By ANDREW NELSON, Staff Writer | Published January 17, 2013
ATLANTA—Before the seminary, Bishop-designate David P. Talley was a young social worker, trying to prevent child abuse in housing projects that dotted Atlanta’s Fulton County.
The turmoil faced by families at the crime-filled complexes was “incredibly violent and horrifying and beyond belief,” a reality he confronted with colleagues from the Fulton County Division of Family and Children Services.
Most of the housing complexes where he visited families in crisis in the early 1980s have been razed by the Atlanta Housing Authority because they were seen as neighborhoods with a high concentration of poverty and violence.

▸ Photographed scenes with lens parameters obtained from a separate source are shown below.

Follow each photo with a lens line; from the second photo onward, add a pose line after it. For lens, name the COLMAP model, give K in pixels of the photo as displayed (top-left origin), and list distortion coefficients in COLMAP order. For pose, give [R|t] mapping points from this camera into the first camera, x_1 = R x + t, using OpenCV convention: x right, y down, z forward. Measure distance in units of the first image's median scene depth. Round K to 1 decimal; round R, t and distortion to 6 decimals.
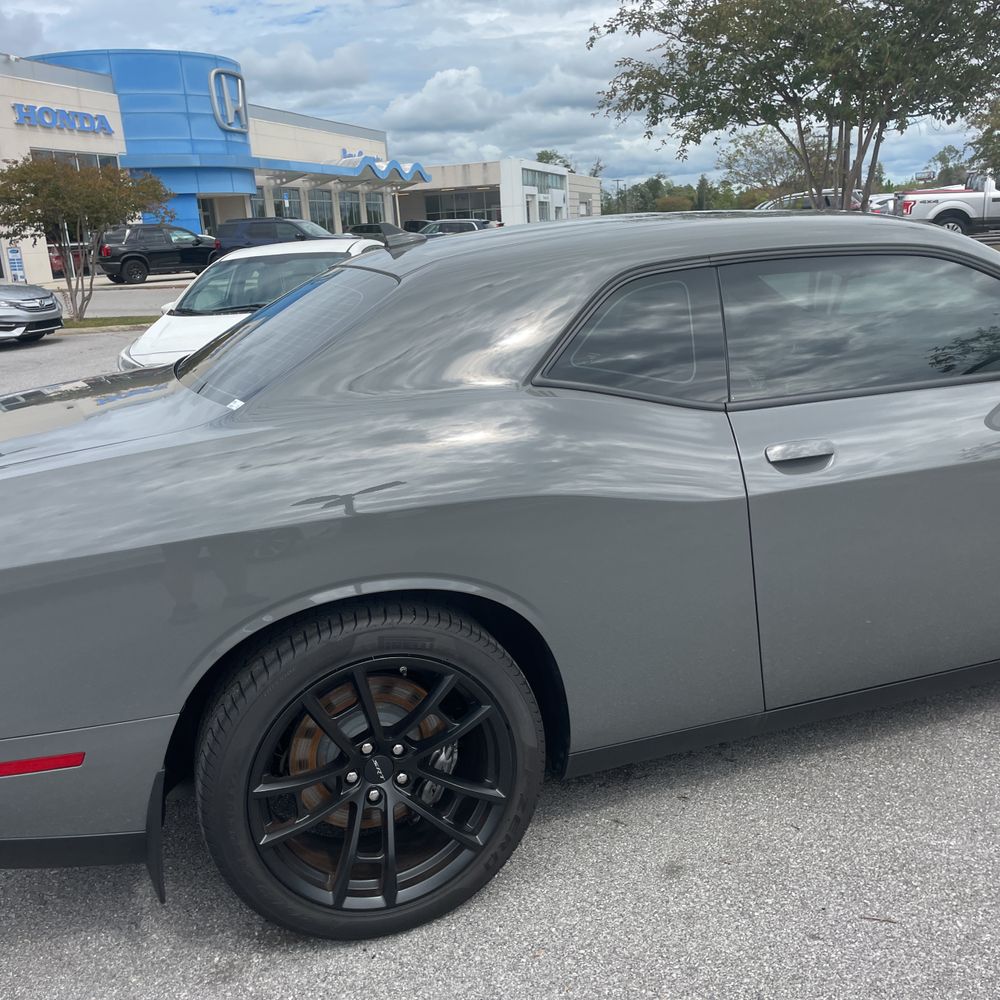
lens RADIAL K [[1021.2, 0, 499.6], [0, 1021.2, 499.3], [0, 0, 1]] dist [0.027376, 0.000000]
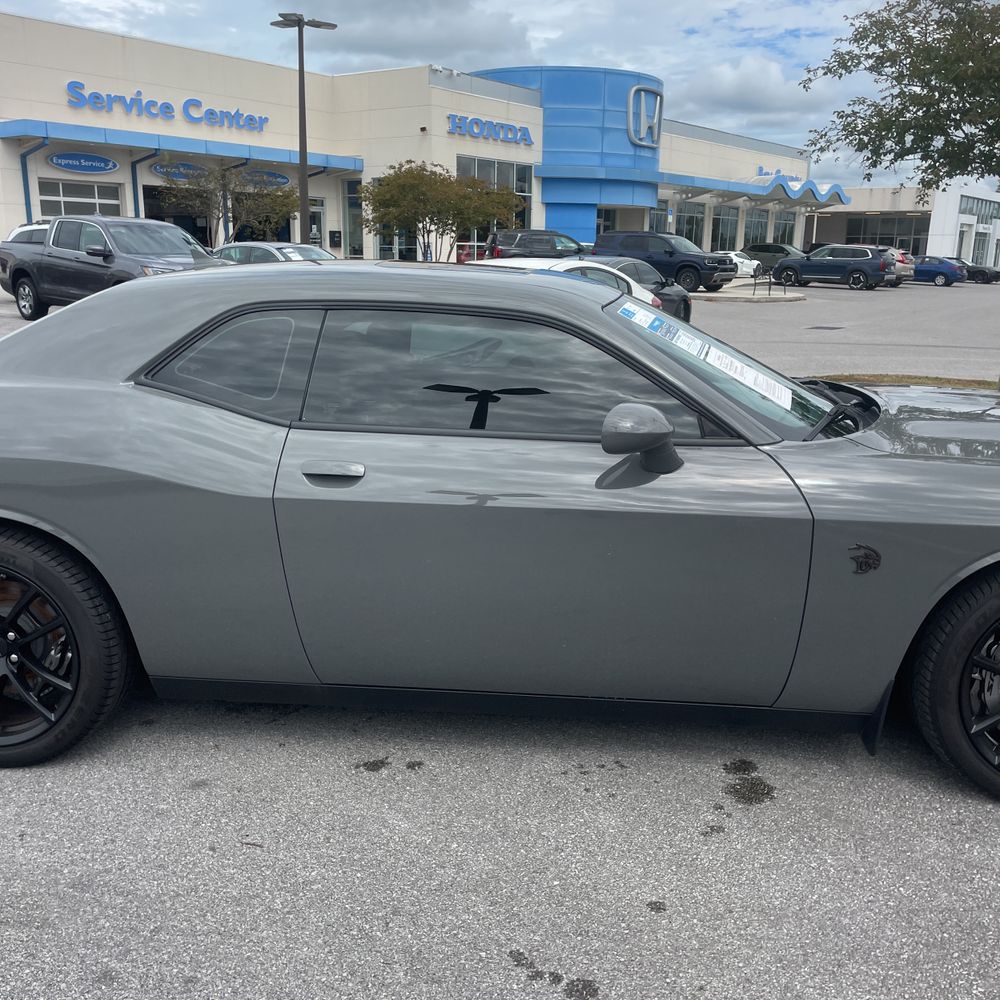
lens RADIAL K [[1021.2, 0, 511.9], [0, 1021.2, 505.8], [0, 0, 1]] dist [0.027376, 0.000000]
pose [[0.918567, 0.167966, -0.357802, 0.939513], [-0.170033, 0.985097, 0.025925, -0.072596], [0.356824, 0.037024, 0.933438, -0.045221]]
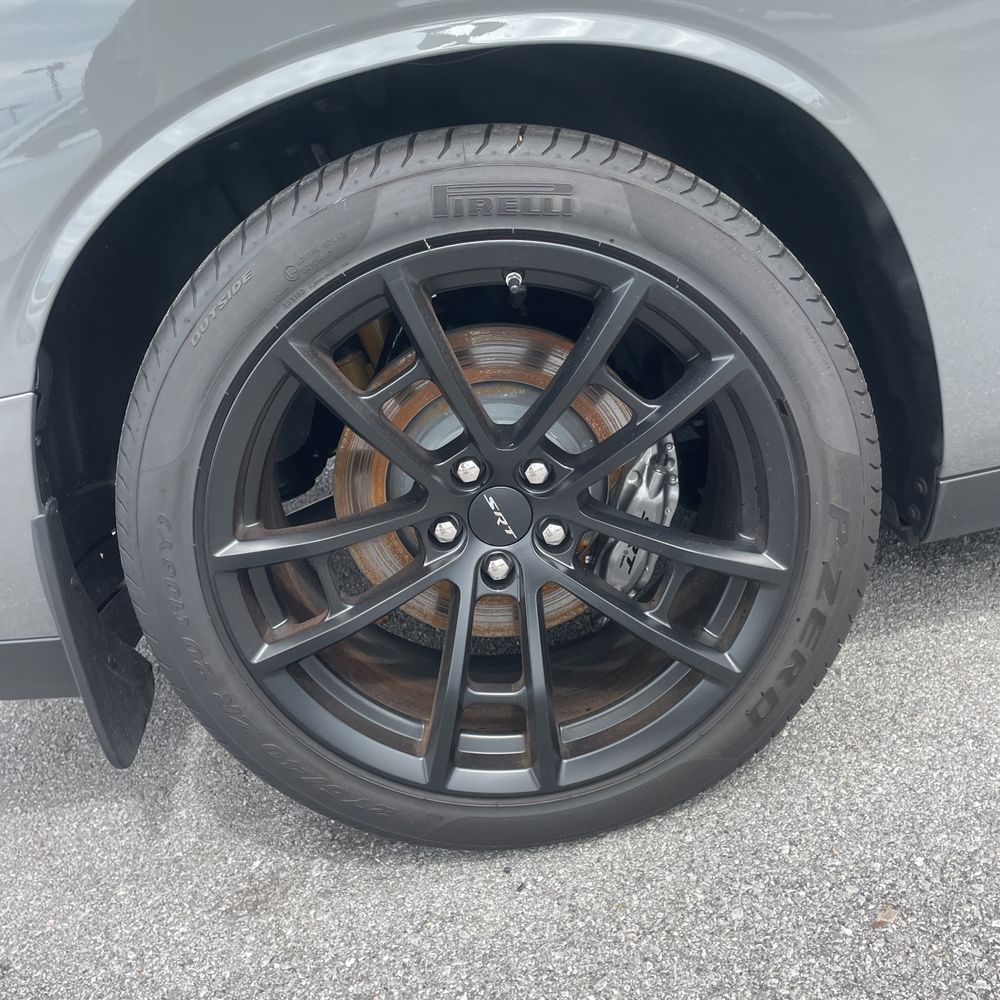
lens RADIAL K [[992.9, 0, 489.9], [0, 992.9, 498.2], [0, 0, 1]] dist [0.055158, 0.000000]
pose [[0.942223, -0.046231, -0.331780, 0.029023], [0.095786, 0.986260, 0.134596, 0.185718], [0.320998, -0.158600, 0.933706, 0.547258]]
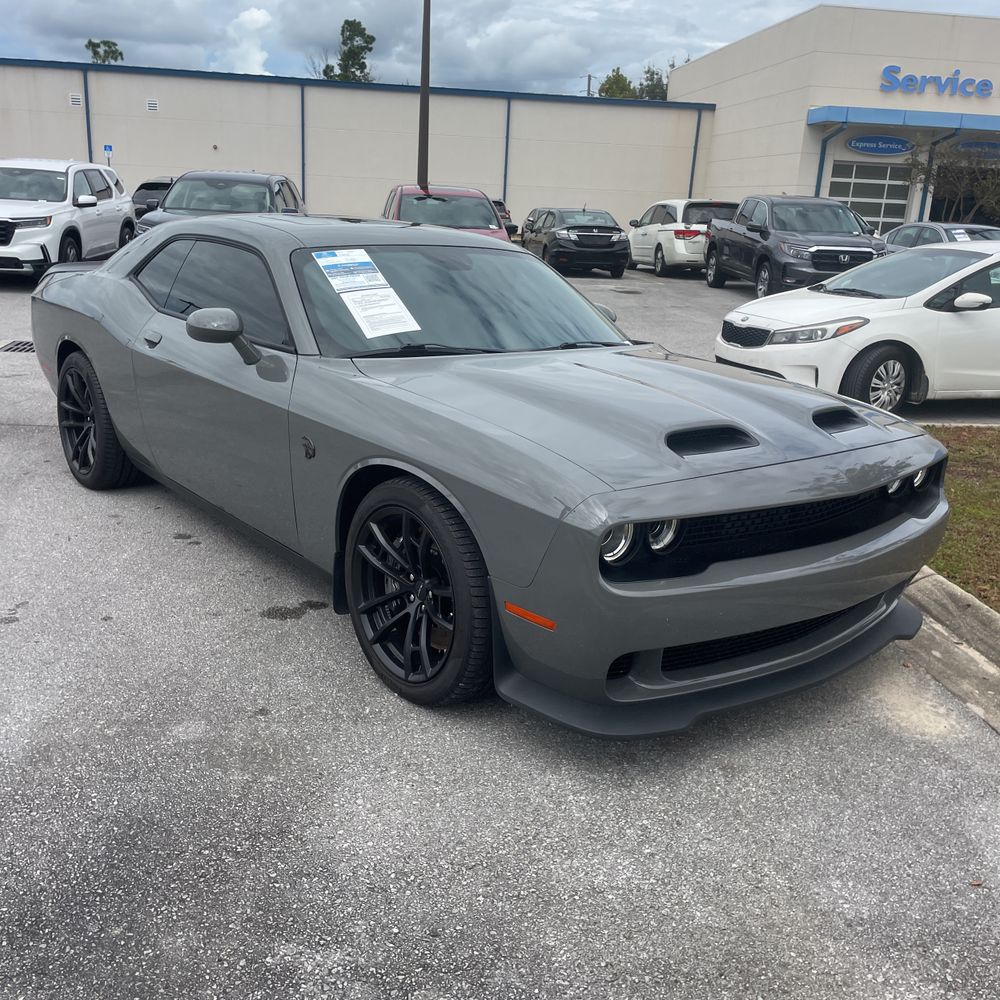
lens RADIAL K [[1021.2, 0, 495.7], [0, 1021.2, 502.2], [0, 0, 1]] dist [0.027376, 0.000000]
pose [[0.346059, 0.336593, -0.875756, 2.377778], [-0.306083, 0.922863, 0.233747, -0.420834], [0.886880, 0.187164, 0.422391, 0.822925]]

In that turmoil, the future Catholic bishop, who holds a master’s degree in clinical social work, said he found “salvific” strengths among his black colleagues that expanded his heart.
“They allowed me to experience and become a visitor in a whole new world. We loved each other and were bonded by the difficult work we did together … and this allowed us to get to a place that was beyond the stereotypes of race and class,” he said in an email.
For Bishop-designate Talley, the road from social work to priesthood was not too much of a leap.
He looks back at his work as “faith in action” and as striving to be an “instrument of healing and justice and reconciliation.” For him, it was an opportunity to follow the strong words of St. James: “Be doers of the word and not hearers only, deluding yourself.”